Он упокоится там, Господи.
И я никогда не узнаю, какую еду…
Он проглотил мед и слабо шевельнул рукой, и этот жест означал: уйди от меня, человек, оставь меня наедине с собой. Все. Я не хочу никого.
В палате было темно. Тьма обступала. Тьма обнимала нежно и неуклонно. Морозные узоры вились, цвели по стеклу — стоял лютый декабрь, а он раздумался о весне, зачем. Увидел внутри себя синее небо. Синий цвет. Да, как он любил синий цвет. Он всегда разбавлял белилами густой, почти черный ультрамарин на палитре, и из-под кисти вырывался сноп синих лучей, и он гроздьями, ляпами бросал, швырял синие лучи на белый грунтованный холст. Когда он умрет, никто не займется его холстами, — пронизала яркая, грубая мысль. Никому не будет нужна синяя кровь сердца его.

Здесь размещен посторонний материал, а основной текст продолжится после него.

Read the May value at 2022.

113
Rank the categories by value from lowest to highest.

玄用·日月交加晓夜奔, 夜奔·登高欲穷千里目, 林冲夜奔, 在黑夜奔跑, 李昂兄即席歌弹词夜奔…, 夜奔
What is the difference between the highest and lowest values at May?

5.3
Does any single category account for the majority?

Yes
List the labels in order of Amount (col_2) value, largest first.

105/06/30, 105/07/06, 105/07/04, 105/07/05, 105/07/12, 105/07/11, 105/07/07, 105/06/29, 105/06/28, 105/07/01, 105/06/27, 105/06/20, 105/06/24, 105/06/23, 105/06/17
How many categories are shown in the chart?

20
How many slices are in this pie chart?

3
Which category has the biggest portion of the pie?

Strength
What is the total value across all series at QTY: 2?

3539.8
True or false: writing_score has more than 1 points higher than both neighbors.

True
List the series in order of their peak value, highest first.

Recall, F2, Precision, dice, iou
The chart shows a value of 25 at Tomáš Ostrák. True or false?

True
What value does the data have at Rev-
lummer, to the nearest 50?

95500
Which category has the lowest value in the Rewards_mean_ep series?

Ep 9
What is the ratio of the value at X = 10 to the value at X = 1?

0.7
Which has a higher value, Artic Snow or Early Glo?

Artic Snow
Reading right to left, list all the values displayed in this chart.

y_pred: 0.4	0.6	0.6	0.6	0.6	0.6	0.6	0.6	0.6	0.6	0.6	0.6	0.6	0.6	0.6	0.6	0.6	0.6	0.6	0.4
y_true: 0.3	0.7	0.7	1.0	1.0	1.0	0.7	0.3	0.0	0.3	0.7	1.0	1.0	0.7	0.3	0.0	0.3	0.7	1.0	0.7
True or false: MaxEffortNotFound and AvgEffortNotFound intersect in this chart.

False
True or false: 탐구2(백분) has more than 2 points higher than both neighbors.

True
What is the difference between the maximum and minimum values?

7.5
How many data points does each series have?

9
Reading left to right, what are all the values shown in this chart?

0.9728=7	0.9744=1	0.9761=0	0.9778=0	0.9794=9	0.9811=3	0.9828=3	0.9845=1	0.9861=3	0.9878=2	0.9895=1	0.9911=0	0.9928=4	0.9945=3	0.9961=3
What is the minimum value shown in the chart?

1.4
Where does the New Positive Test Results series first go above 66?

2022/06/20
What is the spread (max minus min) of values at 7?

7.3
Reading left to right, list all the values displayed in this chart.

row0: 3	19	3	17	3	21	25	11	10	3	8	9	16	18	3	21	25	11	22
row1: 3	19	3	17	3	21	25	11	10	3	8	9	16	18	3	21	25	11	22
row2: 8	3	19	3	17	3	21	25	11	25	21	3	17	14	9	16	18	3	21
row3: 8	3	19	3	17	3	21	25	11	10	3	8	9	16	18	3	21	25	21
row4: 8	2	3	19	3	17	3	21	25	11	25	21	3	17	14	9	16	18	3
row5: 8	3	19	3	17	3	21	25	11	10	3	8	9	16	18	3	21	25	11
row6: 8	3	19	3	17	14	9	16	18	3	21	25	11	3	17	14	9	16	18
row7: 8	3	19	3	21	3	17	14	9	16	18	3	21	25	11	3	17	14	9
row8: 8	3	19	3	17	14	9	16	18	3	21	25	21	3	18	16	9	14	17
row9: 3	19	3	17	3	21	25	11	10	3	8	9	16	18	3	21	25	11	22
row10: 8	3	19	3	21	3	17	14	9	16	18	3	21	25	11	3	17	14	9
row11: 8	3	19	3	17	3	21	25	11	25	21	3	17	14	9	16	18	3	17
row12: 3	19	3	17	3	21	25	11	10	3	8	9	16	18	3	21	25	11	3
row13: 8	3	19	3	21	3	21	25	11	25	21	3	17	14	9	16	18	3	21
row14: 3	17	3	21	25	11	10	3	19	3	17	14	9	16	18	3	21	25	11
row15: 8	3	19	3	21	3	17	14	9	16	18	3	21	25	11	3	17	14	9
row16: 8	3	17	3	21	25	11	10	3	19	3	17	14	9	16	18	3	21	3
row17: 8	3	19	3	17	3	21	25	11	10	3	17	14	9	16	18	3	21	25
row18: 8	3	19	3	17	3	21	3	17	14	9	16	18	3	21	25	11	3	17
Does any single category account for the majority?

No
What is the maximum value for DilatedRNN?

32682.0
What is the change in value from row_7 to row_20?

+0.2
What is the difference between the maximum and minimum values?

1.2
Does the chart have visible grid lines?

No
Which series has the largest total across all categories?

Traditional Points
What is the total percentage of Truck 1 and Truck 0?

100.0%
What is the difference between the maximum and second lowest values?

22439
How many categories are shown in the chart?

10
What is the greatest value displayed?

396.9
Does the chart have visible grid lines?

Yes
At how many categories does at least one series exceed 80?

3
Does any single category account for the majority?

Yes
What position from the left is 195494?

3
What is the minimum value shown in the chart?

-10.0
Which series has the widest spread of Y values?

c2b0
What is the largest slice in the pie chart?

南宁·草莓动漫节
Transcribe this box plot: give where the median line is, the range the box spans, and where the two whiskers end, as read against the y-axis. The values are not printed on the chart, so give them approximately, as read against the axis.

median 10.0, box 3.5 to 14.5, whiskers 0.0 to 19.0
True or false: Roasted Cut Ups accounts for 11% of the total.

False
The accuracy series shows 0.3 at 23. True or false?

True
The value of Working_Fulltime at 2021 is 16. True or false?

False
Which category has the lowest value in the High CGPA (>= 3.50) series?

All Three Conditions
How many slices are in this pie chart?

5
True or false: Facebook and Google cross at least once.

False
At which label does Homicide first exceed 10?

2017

Эти нарисованные синие озера и реки; эти синие купола с золотыми крестами и звездами над слепяще-синими снегами — как много раз он писал их с натуры. И по памяти, бывало.
Нет, весна еще далеко. Он умирает зимой, ледяною зимой. Лютость зимы безгранична. Он так и знал, он предчувствовал, что уйдет зимой. Плохо хоронить зимой, трудно. А на поминках все набросятся на водку, будут согреваться, согреются и будут, краснорожие, смеяться, а не плакать. Как все просто, Боже. Как все страшно. И его жена, с которой он прожил тридцать лет — или больше?.. — поднимет граненый стакан и скажет громкую речь, благодарность выскажет: спасибо, мол, что пришли, помогли, простились, почтили память. А где будет дочь?.. А дочь будет тут же. Как много своей крови, и красной и синей, и белой и золотой, он вбрызнул в нее. Неужели она его не повторит?! Не сделает того, что он не смог, не успел сделать?!